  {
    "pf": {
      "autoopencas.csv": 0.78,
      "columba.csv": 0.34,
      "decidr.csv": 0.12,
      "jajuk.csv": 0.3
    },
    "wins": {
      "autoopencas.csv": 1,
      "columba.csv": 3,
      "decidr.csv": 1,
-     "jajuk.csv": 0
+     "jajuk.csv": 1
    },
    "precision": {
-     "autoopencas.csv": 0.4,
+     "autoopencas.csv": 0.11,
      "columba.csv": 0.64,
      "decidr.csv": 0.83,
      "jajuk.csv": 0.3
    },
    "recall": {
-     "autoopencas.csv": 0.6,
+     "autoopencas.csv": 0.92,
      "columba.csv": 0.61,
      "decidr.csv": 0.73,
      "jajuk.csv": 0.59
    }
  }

----------

Problem details: Could you reproduce every record exactly as it appears?

Reply to the task:
  {
    "pf": {
      "autoopencas.csv": 0.78,
      "columba.csv": 0.34,
      "decidr.csv": 0.12,
      "jajuk.csv": 0.3
    },
    "wins": {
      "autoopencas.csv": 1,
      "columba.csv": 3,
      "decidr.csv": 1,
-     "jajuk.csv": 0
+     "jajuk.csv": 1
    },
    "precision": {
-     "autoopencas.csv": 0.4,
+     "autoopencas.csv": 0.11,
      "columba.csv": 0.64,
      "decidr.csv": 0.83,
      "jajuk.csv": 0.3
    },
    "recall": {
-     "autoopencas.csv": 0.6,
+     "autoopencas.csv": 0.92,
      "columba.csv": 0.61,
      "decidr.csv": 0.73,
      "jajuk.csv": 0.59
    }
  }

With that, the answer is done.